* WORK TASK
Omit the images, then print each record below exactly as it reads.
EXTRACTED DATA Block Start
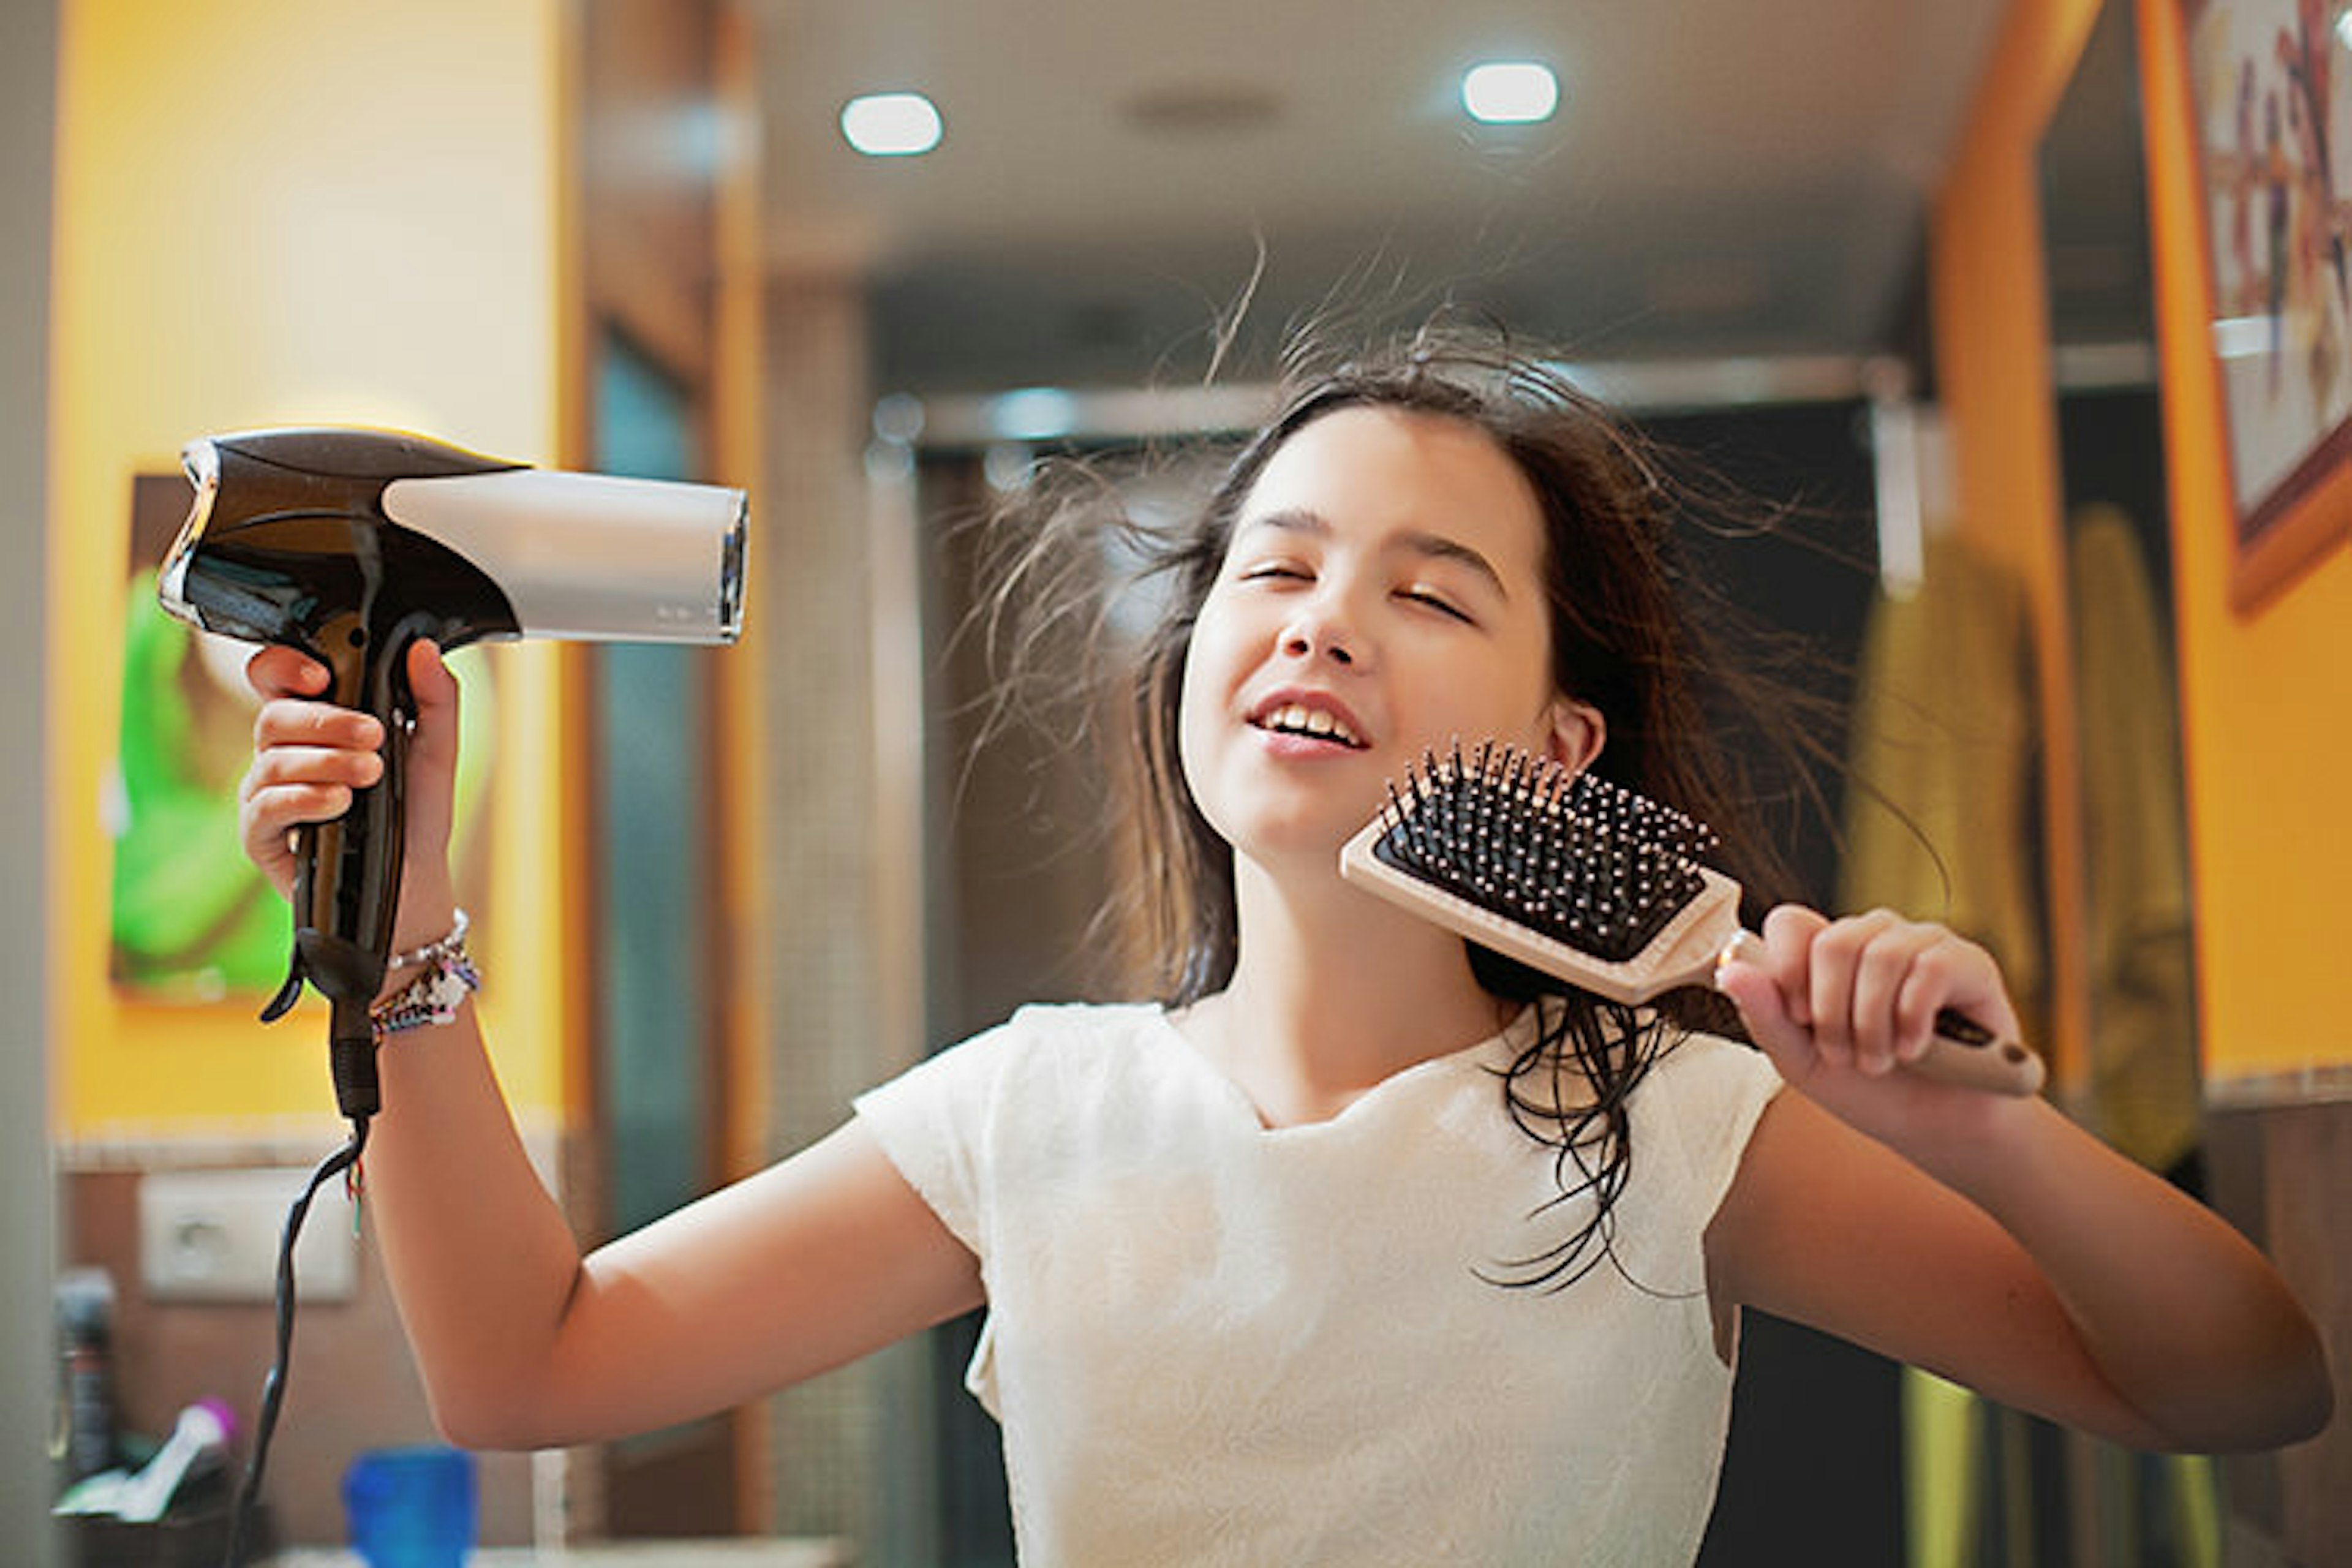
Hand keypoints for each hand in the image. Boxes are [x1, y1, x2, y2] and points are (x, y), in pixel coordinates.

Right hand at [238, 638, 462, 949]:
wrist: (414, 885)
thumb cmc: (415, 816)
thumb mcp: (436, 752)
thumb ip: (433, 698)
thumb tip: (425, 648)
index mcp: (315, 723)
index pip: (275, 677)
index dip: (287, 666)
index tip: (325, 675)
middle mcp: (283, 753)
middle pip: (274, 715)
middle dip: (326, 720)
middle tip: (374, 736)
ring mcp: (267, 793)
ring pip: (272, 758)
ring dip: (326, 761)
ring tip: (371, 773)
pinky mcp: (261, 837)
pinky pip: (265, 806)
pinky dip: (305, 798)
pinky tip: (338, 802)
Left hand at [1713, 904, 2028, 1145]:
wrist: (1937, 1128)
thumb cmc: (1871, 1089)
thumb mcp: (1802, 1061)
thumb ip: (1765, 1016)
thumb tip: (1731, 971)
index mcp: (1827, 955)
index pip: (1791, 922)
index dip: (1787, 967)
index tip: (1799, 1018)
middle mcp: (1873, 938)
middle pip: (1833, 941)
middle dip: (1833, 1012)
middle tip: (1845, 1056)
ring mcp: (1921, 945)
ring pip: (1881, 954)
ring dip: (1873, 1023)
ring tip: (1880, 1061)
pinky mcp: (1967, 963)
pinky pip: (1930, 967)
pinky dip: (1914, 1017)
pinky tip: (1915, 1048)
EXTRACTED DATA Block End
* TASK OUTPUT
Hand keypoints for each hand in the image. Boxes are [x1, y1, x2, y2] and points are (x, y), in pixel coordinates.

Right hand at [238, 638, 462, 949]:
wrist: (414, 885)
thumb cmc: (415, 816)
thumb mcp: (436, 752)
thumb ip: (433, 698)
thumb tip: (425, 648)
index mcp: (315, 723)
index pip: (275, 677)
index dip: (287, 666)
index tip: (325, 675)
middle mcp: (283, 753)
middle pip: (274, 715)
middle dip: (326, 720)
middle tip: (374, 736)
ring mcp: (267, 793)
ring pip: (272, 758)
ring dip: (326, 761)
ring tip: (371, 773)
pinky mcp: (261, 837)
pinky pip: (265, 806)
pinky dip: (305, 798)
pinky tip: (338, 802)
Left hand at [1713, 904, 2028, 1145]:
wrist: (1937, 1128)
thumb cmc: (1871, 1089)
thumb mcp: (1802, 1061)
thumb ip: (1765, 1016)
thumb tip: (1731, 971)
index mcp: (1827, 955)
index pip: (1791, 922)
index dip: (1787, 967)
index tip: (1799, 1018)
middle mcp: (1873, 938)
middle pip: (1833, 941)
middle dip: (1833, 1012)
middle tip: (1845, 1056)
ring mcp: (1921, 945)
ring pip: (1881, 954)
ring dip: (1873, 1023)
ring tip: (1880, 1061)
pinky mcp: (1967, 963)
pinky pip: (1930, 967)
pinky dip: (1914, 1017)
pinky tip: (1915, 1048)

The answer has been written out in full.